Nearly 70 years passed between John Ford's Straight Shooting (1917) and Michael Cimino's Heaven's Gate (1980), during which sound had been added, color had been added, and the dimensions of the screen had changed. Yet, within those years, the central idea stayed the same; America as a vast landscape, but where trespassers are not allowed refuge. Killers turn to look at us, and then ride off into the river, the footsteps of their steeds corrupting nature as they leave. Therefore, a man from 1980 shoots a man from 1917, and a man from 1917 shoots a man from 1980.

This is great! Really looking forward to more entries in this new series.
Putting together vaguely similar images from two different films is not criticism, it’s collage. You can play pretend you’re Godard all you want, but Neil Bahadur lacks both the wit and the intelligence of JLG. Stuff like this is to Histoire(s) du cinema what High Anxiety was to Hitchcock. As Bahadur himself might so tediously put it… nahhhhh.
I would much rather look at these shots and read Bahadur’s thoughts on them than looking at those damn Von Trier posters.
Thanks everybody! And to dear Pierrot, this isn’t criticism at all, it’s two films I adore, so collage is a much better descriptor. Or, in shorter form: nahhh
Didn’t we just see that “Heaven’s Gate” hole in the fabric image in another recent collage in Notebook? More critical articles, less Tumblr scrolls, please.

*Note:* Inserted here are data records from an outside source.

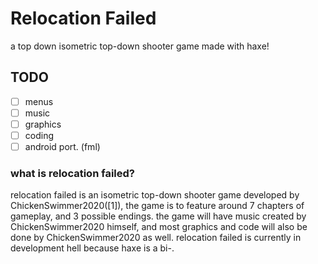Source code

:# Relocation Failed

a top down isometric top-down shooter game made with haxe!

## TODO

- [ ] menus
- [ ] music
- [ ] graphics
- [ ] coding
- [ ] android port. (fml)

### what is relocation failed?

relocation failed is an isometric top-down shooter game developed by ChickenSwimmer2020([1]), the game is to feature around 7 chapters of gameplay, and 3 possible endings. the game will have music created by ChickenSwimmer2020 himself, and most graphics and code will also be done by ChickenSwimmer2020 as well. relocation failed is currently in development hell because haxe is a bi-.
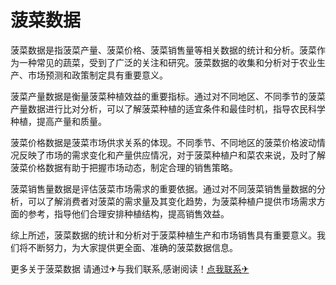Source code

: # 菠菜数据

菠菜数据是指菠菜产量、菠菜价格、菠菜销售量等相关数据的统计和分析。菠菜作为一种常见的蔬菜，受到了广泛的关注和研究。菠菜数据的收集和分析对于农业生产、市场预测和政策制定具有重要意义。

菠菜产量数据是衡量菠菜种植效益的重要指标。通过对不同地区、不同季节的菠菜产量数据进行比对分析，可以了解菠菜种植的适宜条件和最佳时机，指导农民科学种植，提高产量和质量。

菠菜价格数据是菠菜市场供求关系的体现。不同季节、不同地区的菠菜价格波动情况反映了市场的需求变化和产量供应情况，对于菠菜种植户和菜农来说，及时了解菠菜价格数据有助于把握市场动态，制定合理的销售策略。

菠菜销售量数据是评估菠菜市场需求的重要依据。通过对不同菠菜销售量数据的分析，可以了解消费者对菠菜的需求量及其变化趋势，为菠菜种植户提供市场需求方面的参考，指导他们合理安排种植结构，提高销售效益。

综上所述，菠菜数据的统计和分析对于菠菜种植生产和市场销售具有重要意义。我们将不断努力，为大家提供更全面、准确的菠菜数据信息。

更多关于菠菜数据 请通过✈与我们联系,感谢阅读！[点我联系✈](https://vip.G208.com)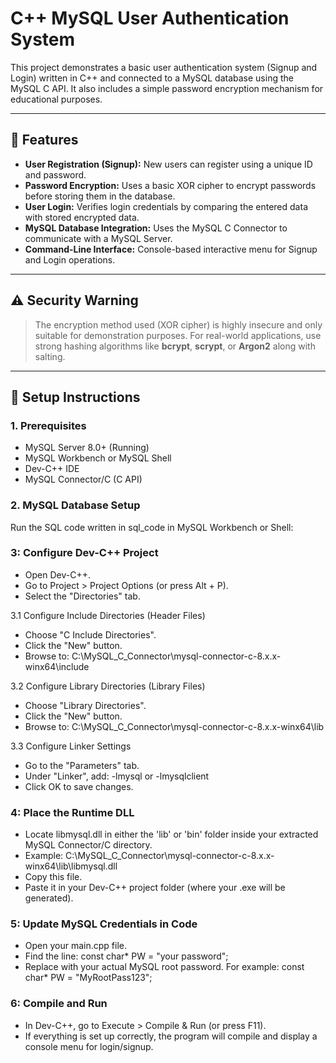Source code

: # C++ MySQL User Authentication System

This project demonstrates a basic user authentication system (Signup and Login) written in C++ and connected to a MySQL database using the MySQL C API. It also includes a simple password encryption mechanism for educational purposes.

---

## 🌟 Features

- **User Registration (Signup):** New users can register using a unique ID and password.
- **Password Encryption:** Uses a basic XOR cipher to encrypt passwords before storing them in the database.
- **User Login:** Verifies login credentials by comparing the entered data with stored encrypted data.
- **MySQL Database Integration:** Uses the MySQL C Connector to communicate with a MySQL Server.
- **Command-Line Interface:** Console-based interactive menu for Signup and Login operations.

---

## ⚠️ Security Warning

> The encryption method used (XOR cipher) is highly insecure and only suitable for demonstration purposes. For real-world applications, use strong hashing algorithms like **bcrypt**, **scrypt**, or **Argon2** along with salting.

---

## 🚀 Setup Instructions

### 1. Prerequisites

- MySQL Server 8.0+ (Running)
- MySQL Workbench or MySQL Shell
- Dev-C++ IDE
- MySQL Connector/C (C API)

### 2. MySQL Database Setup

Run the  SQL code written in sql_code in MySQL Workbench or Shell:


 ### 3: Configure Dev-C++ Project

- Open Dev-C++.
- Go to Project > Project Options (or press Alt + P).
- Select the "Directories" tab.

3.1 Configure Include Directories (Header Files)
- Choose "C Include Directories".
- Click the "New" button.
- Browse to: C:\MySQL_C_Connector\mysql-connector-c-8.x.x-winx64\include

3.2 Configure Library Directories (Library Files)
- Choose "Library Directories".
- Click the "New" button.
- Browse to: C:\MySQL_C_Connector\mysql-connector-c-8.x.x-winx64\lib

3.3 Configure Linker Settings
- Go to the "Parameters" tab.
- Under "Linker", add: -lmysql or -lmysqlclient
- Click OK to save changes.

 ### 4: Place the Runtime DLL

- Locate libmysql.dll in either the 'lib' or 'bin' folder inside your extracted MySQL Connector/C directory.
- Example: C:\MySQL_C_Connector\mysql-connector-c-8.x.x-winx64\lib\libmysql.dll
- Copy this file.
- Paste it in your Dev-C++ project folder (where your .exe will be generated).

### 5: Update MySQL Credentials in Code

- Open your main.cpp file.
- Find the line:
  const char* PW = "your password";
- Replace with your actual MySQL root password.
  For example:
  const char* PW = "MyRootPass123";

### 6: Compile and Run

- In Dev-C++, go to Execute > Compile & Run (or press F11).
- If everything is set up correctly, the program will compile and display a console menu for login/signup.


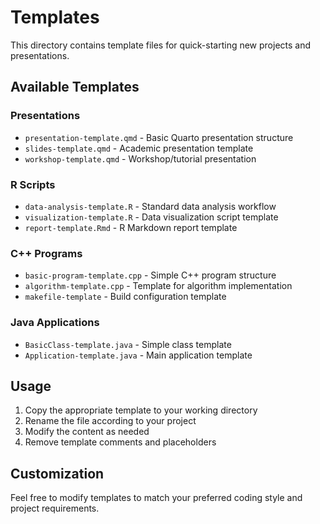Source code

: # Templates

This directory contains template files for quick-starting new projects and presentations.

## Available Templates

### Presentations
- `presentation-template.qmd` - Basic Quarto presentation structure
- `slides-template.qmd` - Academic presentation template
- `workshop-template.qmd` - Workshop/tutorial presentation

### R Scripts
- `data-analysis-template.R` - Standard data analysis workflow
- `visualization-template.R` - Data visualization script template
- `report-template.Rmd` - R Markdown report template

### C++ Programs
- `basic-program-template.cpp` - Simple C++ program structure
- `algorithm-template.cpp` - Template for algorithm implementation
- `makefile-template` - Build configuration template

### Java Applications
- `BasicClass-template.java` - Simple class template
- `Application-template.java` - Main application template

## Usage
1. Copy the appropriate template to your working directory
2. Rename the file according to your project
3. Modify the content as needed
4. Remove template comments and placeholders

## Customization
Feel free to modify templates to match your preferred coding style and project requirements.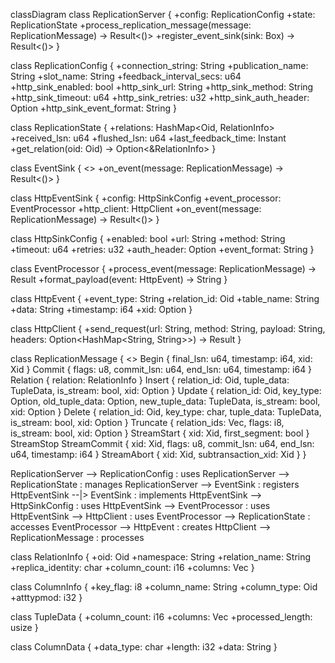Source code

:classDiagram
class ReplicationServer {
  +config: ReplicationConfig
  +state: ReplicationState
  +process_replication_message(message: ReplicationMessage) -> Result<()>
  +register_event_sink(sink: Box<dyn EventSink>) -> Result<()>
}

class ReplicationConfig {
  +connection_string: String
  +publication_name: String
  +slot_name: String
  +feedback_interval_secs: u64
  +http_sink_enabled: bool
  +http_sink_url: String
  +http_sink_method: String
  +http_sink_timeout: u64
  +http_sink_retries: u32
  +http_sink_auth_header: Option<String>
  +http_sink_event_format: String
}

class ReplicationState {
  +relations: HashMap<Oid, RelationInfo>
  +received_lsn: u64
  +flushed_lsn: u64
  +last_feedback_time: Instant
  +get_relation(oid: Oid) -> Option<&RelationInfo>
}

class EventSink {
  <<interface>>
  +on_event(message: ReplicationMessage) -> Result<()>
}

class HttpEventSink {
  +config: HttpSinkConfig
  +event_processor: EventProcessor
  +http_client: HttpClient
  +on_event(message: ReplicationMessage) -> Result<()>
}

class HttpSinkConfig {
  +enabled: bool
  +url: String
  +method: String
  +timeout: u64
  +retries: u32
  +auth_header: Option<String>
  +event_format: String
}

class EventProcessor {
  +process_event(message: ReplicationMessage) -> Result<HttpEvent>
  +format_payload(event: HttpEvent) -> String
}

class HttpEvent {
  +event_type: String
  +relation_id: Oid
  +table_name: String
  +data: String
  +timestamp: i64
  +xid: Option<Xid>
}

class HttpClient {
  +send_request(url: String, method: String, payload: String, headers: Option<HashMap<String, String>>) -> Result<String>
}

class ReplicationMessage {
  <<enumeration>>
  Begin { final_lsn: u64, timestamp: i64, xid: Xid }
  Commit { flags: u8, commit_lsn: u64, end_lsn: u64, timestamp: i64 }
  Relation { relation: RelationInfo }
  Insert { relation_id: Oid, tuple_data: TupleData, is_stream: bool, xid: Option<Xid> }
  Update { relation_id: Oid, key_type: Option<char>, old_tuple_data: Option<TupleData>, new_tuple_data: TupleData, is_stream: bool, xid: Option<Xid> }
  Delete { relation_id: Oid, key_type: char, tuple_data: TupleData, is_stream: bool, xid: Option<Xid> }
  Truncate { relation_ids: Vec<Oid>, flags: i8, is_stream: bool, xid: Option<Xid> }
  StreamStart { xid: Xid, first_segment: bool }
  StreamStop
  StreamCommit { xid: Xid, flags: u8, commit_lsn: u64, end_lsn: u64, timestamp: i64 }
  StreamAbort { xid: Xid, subtransaction_xid: Xid }
}

ReplicationServer --> ReplicationConfig : uses
ReplicationServer --> ReplicationState : manages
ReplicationServer --> EventSink : registers
HttpEventSink --|> EventSink : implements
HttpEventSink --> HttpSinkConfig : uses
HttpEventSink --> EventProcessor : uses
HttpEventSink --> HttpClient : uses
EventProcessor --> ReplicationState : accesses
EventProcessor --> HttpEvent : creates
HttpClient --> ReplicationMessage : processes

class RelationInfo {
  +oid: Oid
  +namespace: String
  +relation_name: String
  +replica_identity: char
  +column_count: i16
  +columns: Vec<ColumnInfo>
}

class ColumnInfo {
  +key_flag: i8
  +column_name: String
  +column_type: Oid
  +atttypmod: i32
}

class TupleData {
  +column_count: i16
  +columns: Vec<ColumnData>
  +processed_length: usize
}

class ColumnData {
  +data_type: char
  +length: i32
  +data: String
}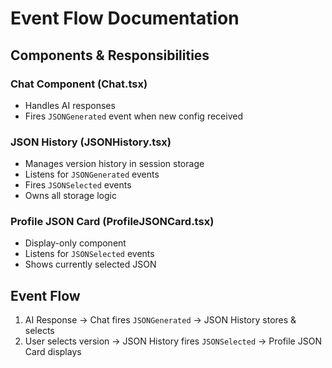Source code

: # Event Flow Documentation

## Components & Responsibilities

### Chat Component (Chat.tsx)

- Handles AI responses
- Fires `JSONGenerated` event when new config received

### JSON History (JSONHistory.tsx)

- Manages version history in session storage
- Listens for `JSONGenerated` events
- Fires `JSONSelected` events
- Owns all storage logic

### Profile JSON Card (ProfileJSONCard.tsx)

- Display-only component
- Listens for `JSONSelected` events
- Shows currently selected JSON

## Event Flow

1. AI Response → Chat fires `JSONGenerated` → JSON History stores & selects
2. User selects version → JSON History fires `JSONSelected` → Profile JSON Card displays
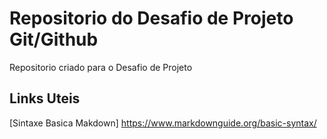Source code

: # Repositorio do Desafio de Projeto Git/Github
Repositorio criado para o Desafio de Projeto

## Links Uteis
[Sintaxe Basica Makdown] https://www.markdownguide.org/basic-syntax/
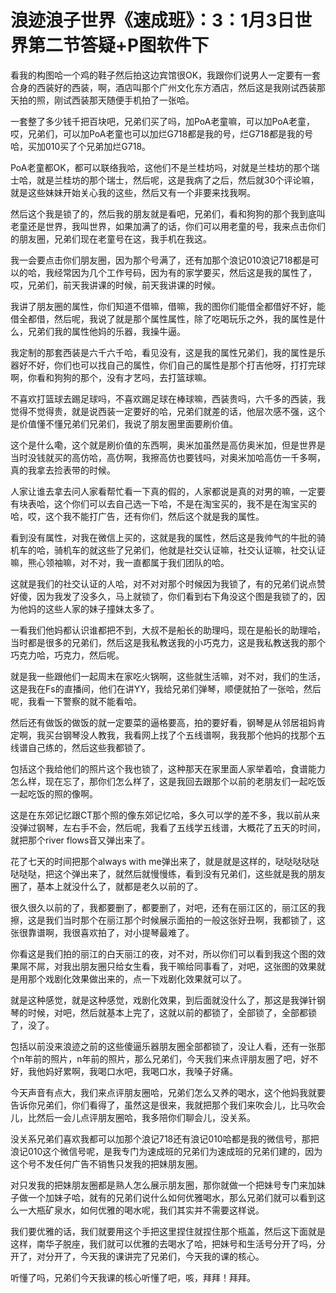 # 浪迹浪子世界《速成班》：3：1月3日世界第二节答疑+P图软件下

看我的构图哈一个鸡的鞋子然后拍这边宾馆很OK，我跟你们说男人一定要有一套合身的西装好的西装，啊，酒店叫那个广州文化东方酒店，然后这是我刚试西装那天拍的照，刚试西装那天随便手机拍了一张哈。

一套整了多少钱千把百块吧，兄弟们买了吗，加PoA老童嘛，可以加PoA老童，哎，兄弟们，可以加PoA老童也可以加烂G718都是我的号，烂G718都是我的号哈，买加010买了个兄弟加烂G718。

PoA老童都OK，都可以联络我哈，这他们不是兰桂坊吗，对就是兰桂坊的那个瑞士哈，就是兰桂坊的那个瑞士，然后呢，这是我病了之后，然后就30个评论嘛，就是这些妹妹开始关心我的这些，然后又有一个非要来找我啊。

然后这个我是锁了的，然后我的朋友就是看吧，兄弟们，看和狗狗的那个我到底叫老童还是世界，我叫世界，如果加满了的话，你们可以用老童的号，我来点击你们的朋友圈，兄弟们现在老童号在这，我手机在我这。

我一会要点击你们朋友圈，因为那个号满了，还有加那个浪记010浪记718都是可以的哈，我经常因为几个工作号码，因为有的家学要买，然后这是我的属性了，哎，兄弟们，前天我讲课的时候，前天我讲课的时候。

我讲了朋友圈的属性，你们知道不借嘛，借嘛，我的图你们能借全都借好不好，能借全都借，然后呢，我说了就是那个属性属性，除了吃喝玩乐之外，我的属性是什么，兄弟们我的属性他妈的乐器，我操牛逼。

我定制的那套西装是六千六千哈，看见没有，这是我的属性兄弟们，我的属性是乐器好不好，你们也可以找自己的属性，你们自己的属性是那个打吉他呀，打打完球啊，你看和狗狗的那个，没有才艺吗，去打篮球嘛。

不喜欢打篮球去踢足球吗，不喜欢踢足球在棒球嘛，西装贵吗，六千多的西装，我觉得不觉得贵，就是说西装一定要好的哈，兄弟们就差的话，他层次感不强，这个是价值懂不懂兄弟们兄弟们，我说了朋友圈里面要刷价值。

这个是什么嘞，这个就是刷价值的东西啊，奥米加虽然是高仿奥米加，但是世界是当时没钱就买的高仿哈，高仿啊，我擦高仿也要钱吗，对奥米加哈高仿一千多啊，真的我拿去捡表带的时候。

人家让谁去拿去问人家看帮忙看一下真的假的，人家都说是真的对男的嘛，一定要有块表哈，这个你们可以去自己选一下哈，不是在淘宝买的，我不是在淘宝买的哈，哎，这个我不能打广告，还有你们，然后这个就是我的属性。

看到没有属性，对我在微信上买的，这就是我的属性，然后这是我帅气的牛批的骑机车的哈，骑机车的就这些了兄弟们，他就是社交认证嘛，社交认证嘛，社交认证嘛，熊心领袖嘛，对不对，我一直都属于我们团队的哈。

这就是我们的社交认证的人哈，对不对对那个时候因为我锁了，有的兄弟们说点赞好傻，因为我发了没多久，马上就锁了，你们看到右下角没这个图是我锁了的，因为他妈的这些人家的妹子撞妹太多了。

一看我们他妈都认识谁都把不到，大叔不是船长的助理吗，现在是船长的助理哈，当时都是很多的兄弟们，然后这是我私教送我的小巧克力，这是我私教送我的那个巧克力哈，巧克力，然后呢。

就是我一些跟他们一起周末在家吃火锅啊，这些就生活嘛，对不对，我们的生活，这是我在Fs的直播间，他们在讲YY，我给兄弟们弹琴，顺便就拍了一张哈，然后呢，我看一下警察的就不能看哈。

然后还有做饭的做饭的就一定要菜的逼格要高，拍的要好看，钢琴是从邻居祖妈肯定啊，我买台钢琴没人教我，我看网上找了个五线谱啊，我我那个他妈的找那个五线谱自己练的，然后这些我都锁了。

包括这个我给他们的照片这个我也锁了，这种那天在家里面人家举着哈，食谱能力怎么样，现在忘了，那你们怎么样了，这是我回去跟那个以前的老朋友们一起吃饭一起吃饭的照的像啊。

这是在东郊记忆跟CT那个照的像东郊记忆哈，多久可以学的差不多，我以前从来没弹过钢琴，左右手不会，然后呢，我看了五线学五线谱，大概花了五天的时间，就把那个river flows音又弹出来了。

花了七天的时间把那个always with me弹出来了，就是就是这样的，哒哒哒哒哒哒哒哒，把这个弹出来了，就然后就慢慢练，看到没有兄弟们，这些就是我的朋友圈了，基本上就没什么了，就都是老久以前的了。

很久很久以前的了，我都要删了，都要删了，对吧，还有在丽江区的，丽江区的我擦，这是我们当时那个在丽江那个时候展示面拍的一般这张好丑啊，我都锁了，这张很靠谱啊，我很喜欢拍了，对小提琴最难了。

你看这是我们拍的丽江的白天丽江的夜，对不对，所以你们可以看到我这个图的效果屌不屌，对我出朋友圈只给女生看，我干嘛给同事看了，对吧，这张图的效果就是用那个戏剧化效果做出来的，点一下戏剧化效果就可以了。

就是这种感觉，就是这种感觉，戏剧化效果，到后面就没什么了，那这是我弹针钢琴的时候，对吧，然后就基本上完了，这就以前的都锁了，全部锁了，全部都锁了，没了。

包括以前没来浪迹之前的这些傻逼乐器朋友圈全部都锁了，没让人看，还有一张那个n年前的照片，n年前的照片，那么兄弟们，今天我们来点评朋友圈了吧，好不好，我他妈好累啊，我喝口水吧，我喝口水，我嗓子好痛。

今天声音有点大，我们来点评朋友圈哈，兄弟们怎么又养的喝水，这个他妈我就要告诉你兄弟们，你们看得了，虽然这是很来，我就把那个我们来吹会儿，比马吹会儿，比然后一会儿点评朋友圈哈，我多陪你们聊会儿，没关系。

没关系兄弟们喜欢我都可以加那个浪记718还有浪记010哈都是我的微信号，那把浪记010这个微信号呢，是我专门为速成班的兄弟们为速成班的兄弟们建的，因为这个号不发任何广告不销售只发我的把妹朋友圈。

对只发我的把妹朋友圈都是熟人怎么展示朋友圈，那你就做一个把妹号专门来加妹子做一个加妹子哈，就有的兄弟们说什么如何优雅喝水，那么兄弟们就可以看到这么一大瓶矿泉水，如何优雅的喝水呢，我们其实并不需要这样说。

我们要优雅的话，我们就要用这个手把这里捏住就捏住那个瓶盖，然后这下面就是这样，南华子脱座，我们就可以优雅的去喝水了哈，把妹号和生活号分开了吗，分开了，对分开了，今天我的课讲完了兄弟们，今天我的课的核心。

听懂了吗，兄弟们今天我课的核心听懂了吧，咳，拜拜！拜拜。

Thanks for your comments, everyone. We’re really excited to have Neil’s unique perspective as part of the Notebook with this ongoing column. If you haven’t seen his tumblr, do check it out (Bobby, it may have you rethink reductively ascribing a derogatory connotation to “Tumblr scroll”!): As for the the reappearance of the “Heaven’s Gate” images I used not long ago in an “Echoes” piece, surely it is obvious that the appropriation in effect is distinct enough to merit such recycling—and besides, the incredible images in question clearly deserve more than one interpretation, and certainly more than one look! Contrary to both Pierrot and the author himself, I wouldn’t simply call this collage, and nor would I compare it to the work of JLG (what standards!!) but instead this is for me an interesting and kind of new way to track a cinephile’s cataloging of meaning found in the interactions between images made possible only by a subjective viewer’s specific context. This is why Neil has moved on from “Echoes” to his own column: these aren’t mirrors, these are windows. Can’t wait for the next entry, Neil!
One shudders at the thought of what Bobby Wise considers “critical articles”.
All fine and well, but these various branded Notebook visual columns start to blend into each other. Not enough frequency. Using the same images probably doesn’t help. Deserving more than one interpretation is fine, but can we cast our net just a bit wider (not only in regards to that image, but also in regards to John Ford too)?
But cinema IS John Ford ;)
In all seriousness though, Bobby, perhaps let’s see how “Our Daily Bread” unfolds over time before making such a call.
Cast a wider net? So, he writes about a lesser-seen, silent Ford, and you accuse him of casting too small a net? Or are you saying that we should move on from Ford? What’s your proposition here, exactly? How can you even feel comfortable proposing anything when you’re so frustratingly incomprehensible? Just when should we be finished with a director, or even a single image? Man, your the last guy who should have any say on that. If you’re unwilling to keep digging, keep peeling back, why the hell are you bothering with cinema? Jesus Christ, Wise, you pingpong from half-formed stance to half-formed stance so rapidly it’s bewildering. Do you have a center? What could possibly be your driving force?
Of course. We’ll let it unfold. Give us this next day our daily bread. And forgive us our trespasses, as we forgive those who trespass against us.
To be fair, Hitchcock sent Mel Brooks six magnums of wine after seeing High Anxiety, so certainly the comparison can’t be that bad!